NEW ORLEANS (AP) — BP's first witness at a trial over the deadly Deepwater Horizon disaster testified Monday that he believes the company safely drilled its Macondo well in the Gulf of Mexico before an April 2010 blowout triggered the nation's worst offshore oil spill.
Retired LSU petroleum engineering professor Adam "Ted" Bourgoyne Jr., an expert in drilling operations, said crew members and BP supervisors on the rig followed "normal industry practices" before encountering problems as they tried to plug the well.
"I think the well was drilled safely, basically because standard industry practices were followed. There were no major problems that weren't properly handled," he said. "I even noted that they were taking extreme care to follow all the safety procedures with respect to reporting little minor things that happened, like washers falling out of derricks."

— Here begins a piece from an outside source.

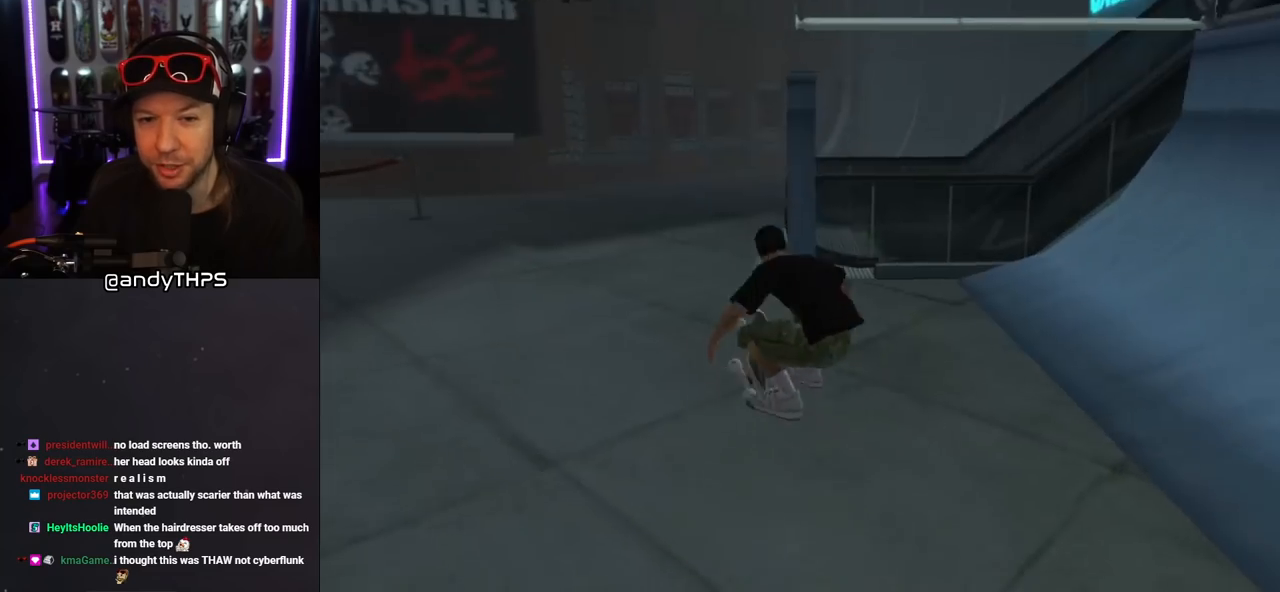
{"buttons": ["CROSS", "DPAD_DOWN", "DPAD_RIGHT"], "left_stick": "center", "right_stick": "center", "events": [[117, "DPAD_UP", "down"], [233, "DPAD_LEFT", "up"], [267, "DPAD_RIGHT", "down"], [333, "DPAD_UP", "up"], [383, "DPAD_DOWN", "down"]]}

Bourgoyne said he disagreed with many conclusions of Alan Huffman, an expert witness for the federal government who testified earlier in the trial. Huffman accused BP of deviating from industry standards and continuing to drill despite clear signs of trouble.
Huffman concluded that BP repeatedly failed to drill with a "safe drilling margin," which he defined as the cushion between the well's mud weight and its fracture gradient. The mud weight must be kept heavy enough to keep fluids from flowing up the well without fracturing the formation that is being drilled.
"One of the things that Dr. Huffman suggested was that the way that the drilling margin was managed presented dangers, extreme danger to the men and women onboard the Deepwater Horizon. Do you agree with that?" BP attorney Mike Brock asked Bourgoyne.
"No, I don't agree with that at all," he responded.
Bourgoyne said he believed the drilling margin allegations had no connection to the blowout.
He also disagreed with Huffman's claims that BP repeatedly misrepresented the well's pressure integrity test results and gave federal regulators a "very false impression" of what was happening during the drilling operation.
"Did your review indicate that BP conducted an appropriate pressure integrity test at each interval where it should be conducted?" Brock asked.
"Yes, they did," Bourgoyne said.
Bourgoyne joined many other experts and government investigations in concluding that crew members and supervisors failed to properly monitor the well and misinterpreted a key safety test just before the blowout.
"They called it a pass when it was a fail," he said of the test. "It was surprising that they called it a pass. I think the data was clearly there."
Two BP well site leaders, Robert Kaluza and Donald Vidrine, are charged with manslaughter in the deaths of 11 rig workers and await a separate trial. Their indictment accuses them of misinterpreting the same test.
Bourgoyne said the BP supervisors and crew members employed by rig owner Transocean Ltd. discussed the test results "as a group" and ultimately "bought into" an alternate explanation for abnormal drill pipe pressure.
"This is very surprising to me, but it happened. And I think it was a group decision," he said. "They had a lot of confidence in one another, and once they made the decision, they were convinced they were right."
U.S. District Judge Carl Barbier is hearing testimony without a jury. Barring a settlement, he could decide how much more money BP and its contractors owe for their roles in the catastrophe.
The first phase of the trial, which has entered its seventh week, is designed to identify causes of the blowout and assign fault to the companies involved. Barbier plans to hold a second phase that examines BP's efforts to stop the spill and quantifies how much oil spilled into the Gulf.
Testimony by BP witnesses is expected to last at least two weeks.